Ancient Rocky Planet Orbits Its Star Twice a Day
Artistic rendering of TOI-561, one of the oldest and most metal-poor planetary systems discovered to date in the Milky Way. WM Keck Observatory / Adam Makarenko
Researchers have identified one of the oldest planetary systems ever discovered, and it’s a strange one. A rocky planet called TOI-561b orbits a 10 billion year old star, more than twice the age of our sun, showing that planets have formed since the beginning of the universe.
The planet, which is about 1.5 times the size of Earth and therefore known as super-earth, orbits its star more than twice in a day on Earth. It’s lashing around its star so quickly because it’s very close to it, meaning the planet has a seriously high surface temperature of over 1,700 degrees Celsius.
The super-fast year and high temperatures aren’t the only notable features of this extraterrestrial curiosity, however. The planet also has an unusually low density for its size, because although it is roughly three times the mass of the earth, it is the same density as our planet. That suggests that it is very old, according to the study’s authors.

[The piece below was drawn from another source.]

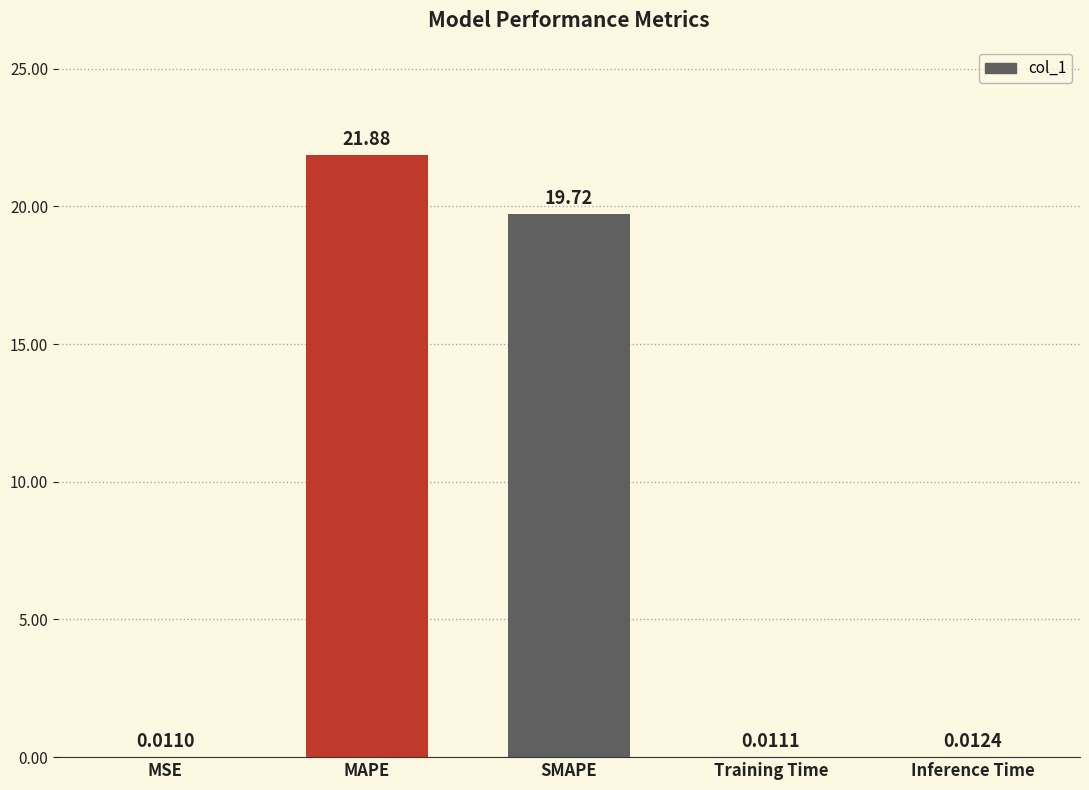

True or false: the data shows 21.9 at MAPE.

True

Older planets are less dense because they have less heavy elements such as metals. These heavy elements are formed in stars as they age and eventually explode in a supernova. They distribute the elements in the space around them from which planets are formed. Earlier in the universe there were fewer star explosions, and so planets with less heavy elements formed.
“TOI-561b is one of the oldest rocky planets discovered to date,” said Lauren Weiss, postdoctoral researcher and team leader at the University of Hawaii, in a statement. “Its existence shows that the universe has formed rocky planets almost since its inception 14 billion years ago.”

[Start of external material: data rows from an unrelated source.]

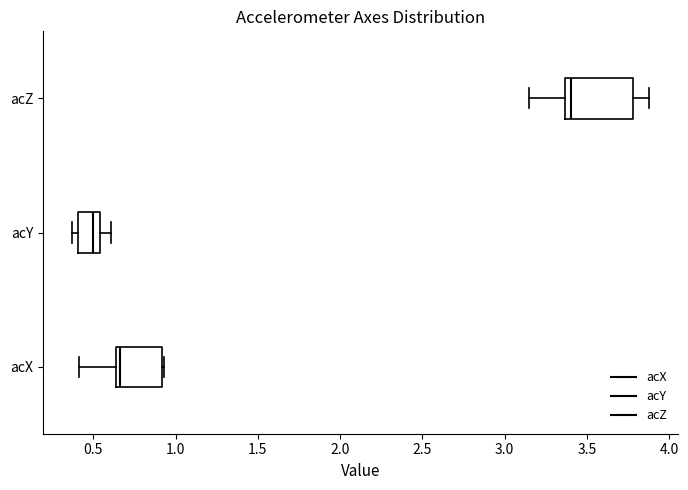

Reading bottom to top, read every box against the x-axis: the position of its median line, the range the box covers, and the ends of its whiskers. The values are not printed on the chart, so give them approximately, as read against the axis.

acX: median 0.65 (just right of the box's left edge), box 0.65 to 0.90, whiskers 0.40 to 0.95
acY: median 0.50, box 0.40 to 0.55, whiskers 0.35 to 0.60
acZ: median 3.40, box 3.35 to 3.80, whiskers 3.15 to 3.90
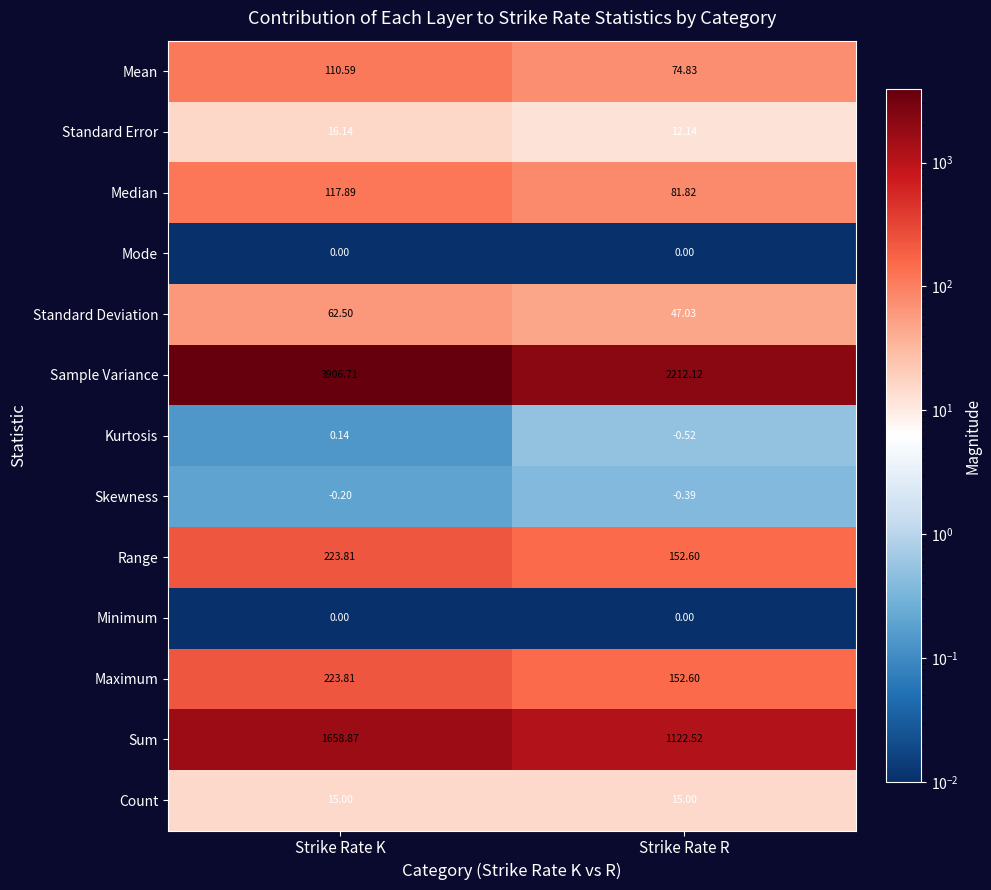

What is the total value across all series at Strike Rate K?

6335.3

The team discovered the planet using NASA’s Transiting Exoplanet Survey Satellite (TESS) and confirmed its presence using the WM Keck Observatory in Hawaii.

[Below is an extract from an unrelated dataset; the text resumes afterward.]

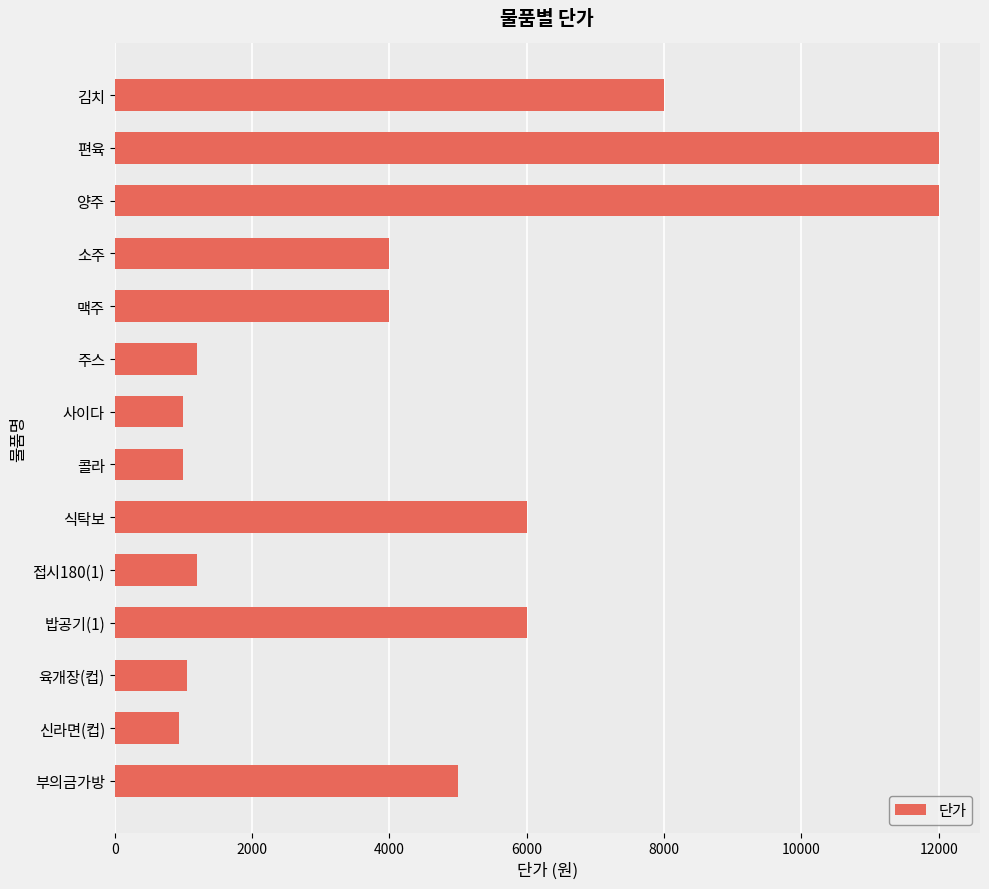

What is the greatest value displayed?

12000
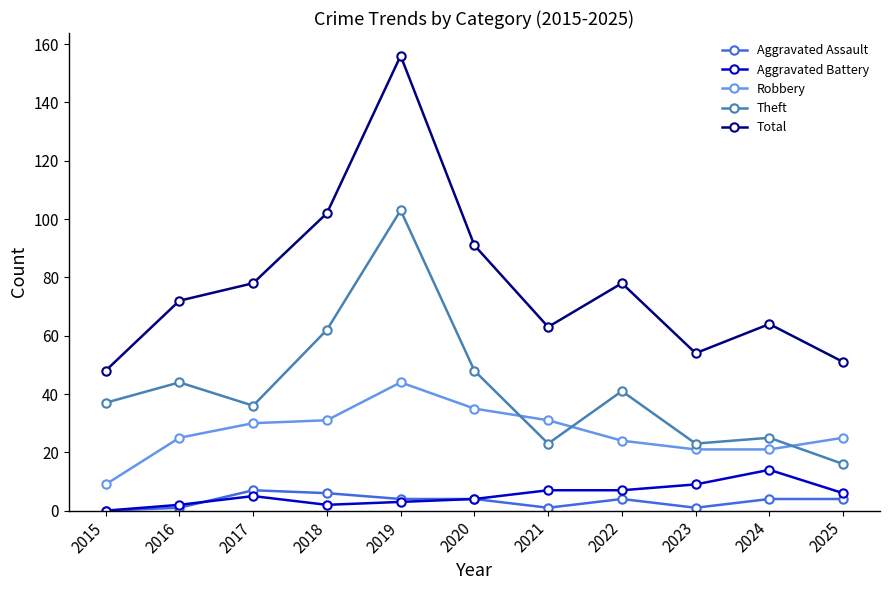

Where is the first local minimum for Theft?

2017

The study’s lead author, Stephen Lane of the University of California, Riverside, said this finding could just be the beginning of many more rocky planets around older stars to be discovered in upcoming missions.
“While this particular planet is unlikely to be inhabited today, it may be a harbinger of many rocky worlds yet to be discovered around the oldest stars in our galaxy,” said Kane.
The research was presented at the American Astronomical Society meeting in 2021 and will be published in the Astronomical Journal.